Monday, October 11, 2010

 

Youth Afflicted


Dedicated to the young people I love…. and the not so young people I love. Ruby *o*

A few days ago I was speaking to loved ones. We were joking and animated using a wonderful techno invention called Skype. The youngest speaker made a loving comment about the Middle-aged speaker being “an old man.” I came back with the line that she was “YOUTH AFFLICTED!” Although we joked, there was plausible truth attached. It set me to ponder what it really meant to me to be physically young, and then to gradually age until… now I may be the world’s oldest human. Well at least on some days I am, when the bones, connective tissues, and creaking joints start to cuss’ n’ groan.”

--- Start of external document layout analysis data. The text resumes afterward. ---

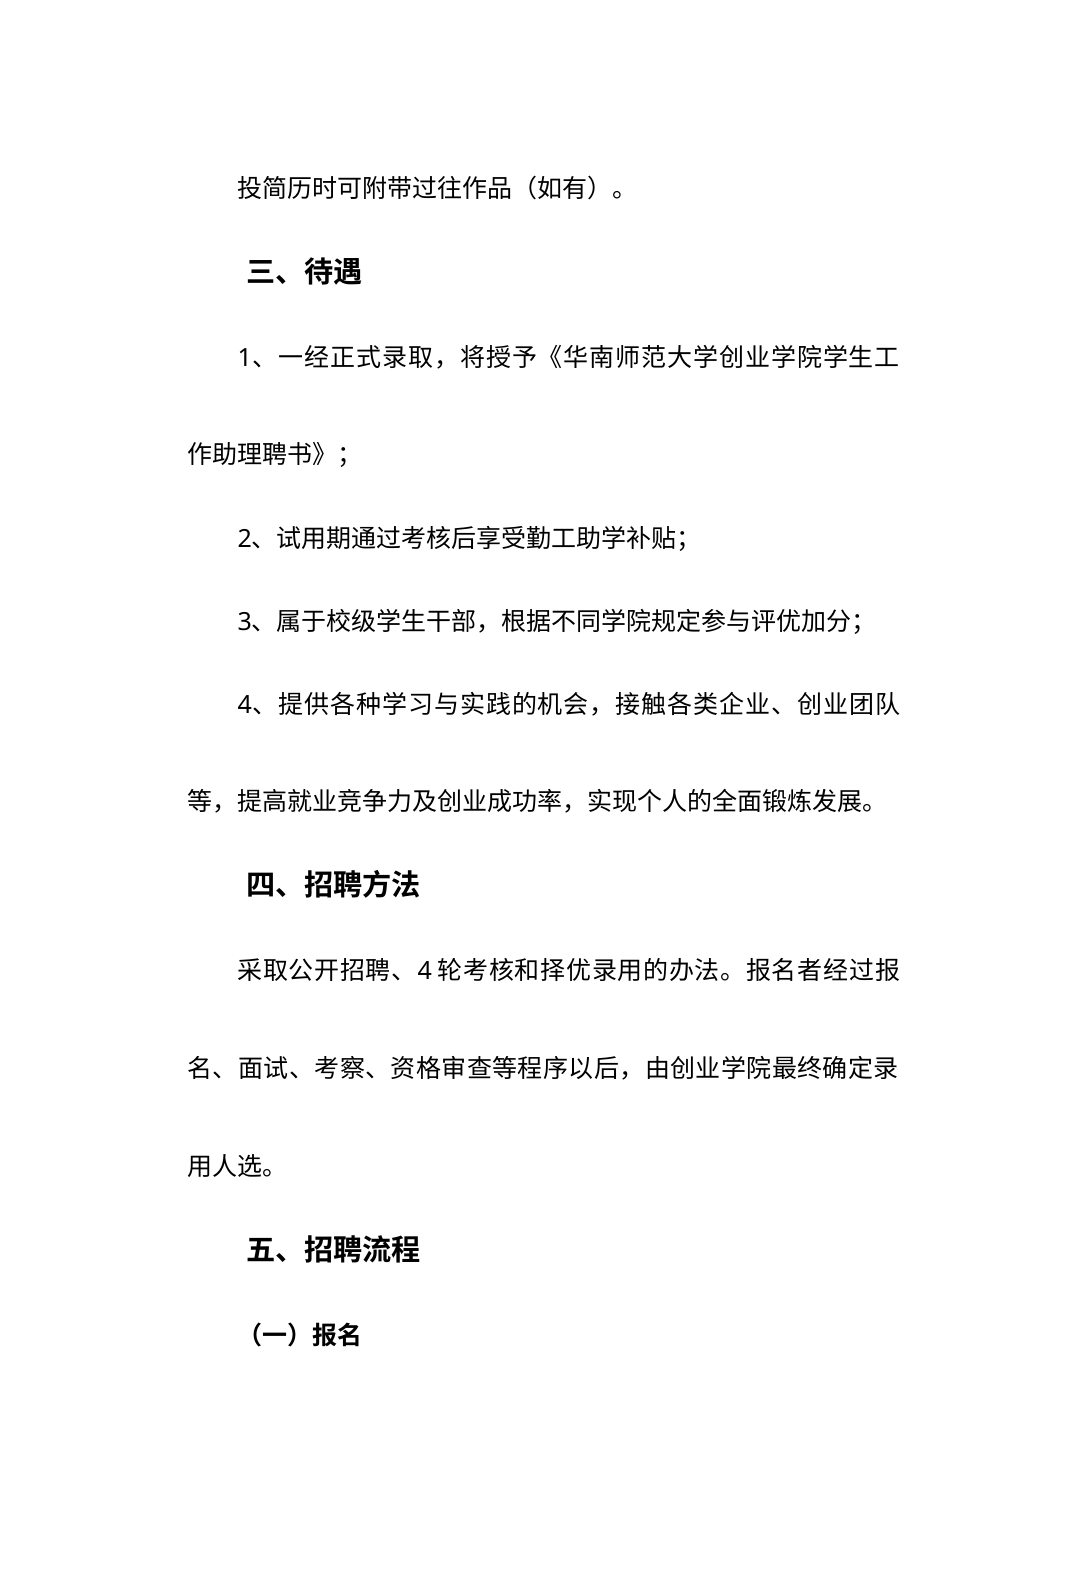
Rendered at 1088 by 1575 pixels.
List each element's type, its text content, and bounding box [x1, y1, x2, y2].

text （一）报名 [187, 1301, 900, 1366]
text 四、招聘方法 [187, 851, 900, 916]
text 投简历时可附带过往作品（如有）。 [187, 154, 900, 219]
text 三、待遇 [187, 237, 900, 302]
text 1、一经正式录取，将授予《华南师范大学创业学院学生工作助理聘书》； [187, 323, 900, 486]
text 4、提供各种学习与实践的机会，接触各类企业、创业团队等，提高就业竞争力及创业成功率，实现个人的全面锻炼发展。 [187, 670, 900, 832]
text 2、试用期通过考核后享受勤工助学补贴； [187, 504, 900, 569]
text 采取公开招聘、4轮考核和择优录用的办法。报名者经过报名、面试、考察、资格审查等程序以后，由创业学院最终确定录用人选。 [187, 937, 900, 1197]
text 3、属于校级学生干部，根据不同学院规定参与评优加分； [187, 587, 900, 652]
text 五、招聘流程 [187, 1215, 900, 1280]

I do ‘not’ believe youth is wasted on the young. I do believe that the young should never have to know an aging body that becomes diseased and hurts. Thank God my average, but always challenged by my pursuit of forever-education memory, is still holding up very well. When physically young, until my mid-thirties, I was a professional MAMBO dancer. Even then if the jobs (gigs) were doubles in a twenty-four hour span, I ached from sheer exhaustion. YET…. I could set up a professional stage wearing my full-length handmade beaded gowns and sneakers, and then break it down after our gigs were completed. Afterward, we had to pack up the car(s) with heavy instruments and electronic equipment. This comes after a full night’s entertaining labours, rush home to grab some sleep before doing my day job, cooking, and whatever else of the mundane had to be completed. YES, we really worked much too hard.
Being the only female in our orchesta, the guys joked that I was like a Silver-backed Gorilla.

Today if I tried doing all that, you would be visiting me in Rainbow through a psychic medium. ;-) All jokes and sarcasms aside, it is wonderful to be physically young and in excellent health. I cherish every moment of that endurance testing work. Enjoy your youth. Then, if your personal God allows, enjoy your golden years too. At best, life down here is very very short.
Comment: Betty wrote: = In answer to my 4 year old great-grandnephew's question as to why I have a mushy face, I told him that when he is 76 he can be lucky enough to have that too. I also showed him how heavy my eyelids could get and that they close like a door when I am sleepy and that he will be able to do that when he is 76. I wanted him to know that there are perks to getting older. They love when I tell them about my youth when we lived in caves and my dad had to go hunting for food while I stayed at home with my mom and watched her washing the rocks, one by one, by hand, because there were no washing machines or dryers in the Stone Age.

Comments:
We laughed out loud at your comment about doing too much now would land you in Rainbow. I am only forty and already feeling some of what you referred to with the creakings. Keep up the good writing. Even my kids love to read your blogs. Lucky for us, they aren't youth afflicted.
anon in NYC
 
Betty wrote: = In answer to my 4 year old great-grandnephew's question as to why I have a mushy face, I told him that when he is 76he can be lucky enough to have that too. I also showed him how heavy my eyelids could get and that they close like a door when I am sleepy and that he will be able to do that when he is 76. I wanted him to know that there are perks to getting older. They love when I tell them about my youth when we lived in caves and my dad had to go hunting for food while I stayed at home with my mom and watched her washing the rocks, one by one, by hand, because there were no washing machines or dryers in the Stone Age.